You have the right in the context of the use of information society services, and notwithstanding Directive 2002/58/EC, to exercise your right to object by automated means using technical specifications.
9.8 Right to withdraw written consent given under data protection law
You have the right to withdraw your written consent given under data protection law at any time. The withdrawal of consent shall not affect the lawfulness of processing based on consent prior to its withdrawal.
Automated individual decision including profiling
You have the right not to be subject to a decision made on an exclusively automated basis, including profiling, which has legal effect upon you or which significantly impacts you in a similar way.

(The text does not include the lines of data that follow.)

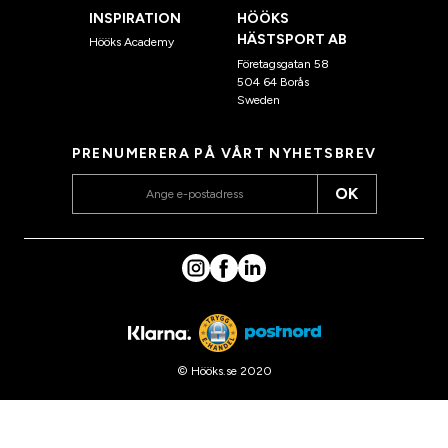
INSPIRATION
HÖÖKS
HÄSTSPORT AB
Hööks Academy
Företagsgatan 58
504 64 Borås
Sweden
PRENUMERERA PÅ VÅRT NYHETSBREV
OK
© Hööks.se 2020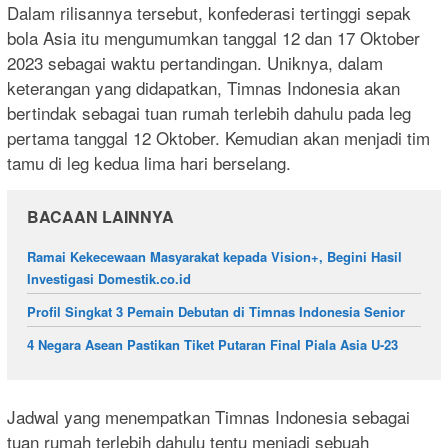
Dalam rilisannya tersebut, konfederasi tertinggi sepak
bola Asia itu mengumumkan tanggal 12 dan 17 Oktober
2023 sebagai waktu pertandingan. Uniknya, dalam
keterangan yang didapatkan, Timnas Indonesia akan
bertindak sebagai tuan rumah terlebih dahulu pada leg
pertama tanggal 12 Oktober. Kemudian akan menjadi tim
tamu di leg kedua lima hari berselang.
BACAAN LAINNYA
Ramai Kekecewaan Masyarakat kepada Vision+, Begini Hasil
Investigasi Domestik.co.id
Profil Singkat 3 Pemain Debutan di Timnas Indonesia Senior
4 Negara Asean Pastikan Tiket Putaran Final Piala Asia U-23
Jadwal yang menempatkan Timnas Indonesia sebagai
tuan rumah terlebih dahulu tentu menjadi sebuah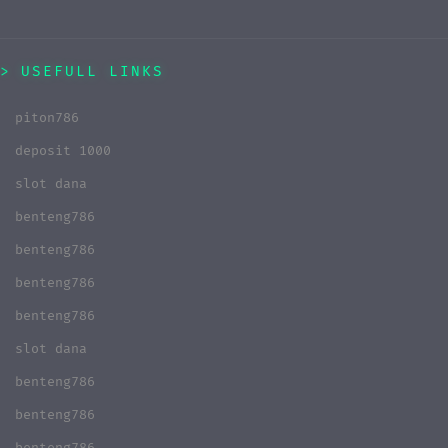
USEFULL LINKS
piton786
deposit 1000
slot dana
benteng786
benteng786
benteng786
benteng786
slot dana
benteng786
benteng786
benteng786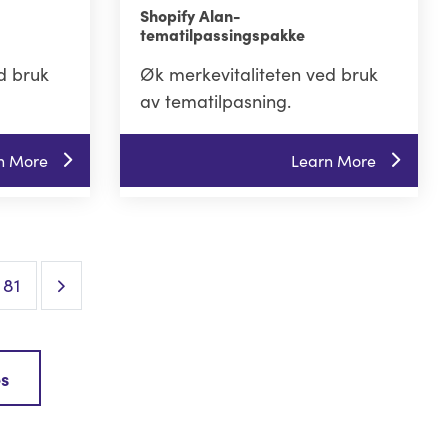
Shopify Alan-
tematilpassingspakke
d bruk
Øk merkevitaliteten ved bruk
av tematilpasning.
n More
Learn More
Next Page
81
es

This does not apply if the decision
(1) is necessary for the conclusion or performance of a contract between you and the controller,
(2) is permitted on the basis of legal provisions of the European Union or the Member States which the controller is subject to and these legal provisions contain appropriate measures to safeguard your rights and freedoms and your legitimate interests or
(3) is made with your express consent.
However, such decisions must not relate to special categories of personal data pursuant to Art. 9, para. 1 GDPR, where Art 9., para. 2 a) or g) do not apply and appropriate measures to safeguard your rights and freedoms and your legitimate interests have been taken.
In respect of the situations described in (1) and (3) above, the controller will take appropriate measures to safeguard your rights and freedoms and your legitimate interests, as a minimum the right to obtain human intervention on the part of the controller, to express his or her point of view and to contest the decision.
9.9 Right to complain to a regulatory authority
Notwithstanding any other administrative law or judicial legal remedies, you have the right to complain to a regulatory authority, in particular in the Member State where you are resident, your place of work or the place of the alleged breach, if you consider that the processing of your personal data breaches the GDPR.
The regulatory authority which has received the complaint will notify the complainant about the position and outcomes of the complaint including the possibility of a judicial legal remedy pursuant to Art. 78 GDPR.
10 Security measures implemented
We have implemented the following security measures to ensure the protection of personal data collected:
- Access to personal data is restricted to authorized persons, namely co-managers AUFFRAY Jean-Marc and CROLET Christophe.
- Access to personal data is secured by a password.
- Personal data is backed up regularly and securely.
- The OVH hosting site - 2 rue Kellermann - 59100 Roubaix (France) is itself secure and in compliance with the requirements of the General Regulation on the Protection of Personal Data (EU) 2016/679 of 27 April 2016.
- Adequate measures and techniques are implemented to guarantee a high level of security for our users' data (data encryption, pseudonymisation, encryption).
11 Security breach notification
In the event of a security breach concerning the access to personal data collected, we notify the supervisory authority at the latest within 72 hours: Commission Nationale de l'Informatique et des Libertés (National Commission for Computing and Liberties - CNIL) - 3 Place de Fontenoy - TSA 80715 - 75334 PARIS CEDEX 07 - Tel. : 01 53 73 22 22.
If the breach is likely to create a high risk for the rights and freedoms of the user, we will also notify them.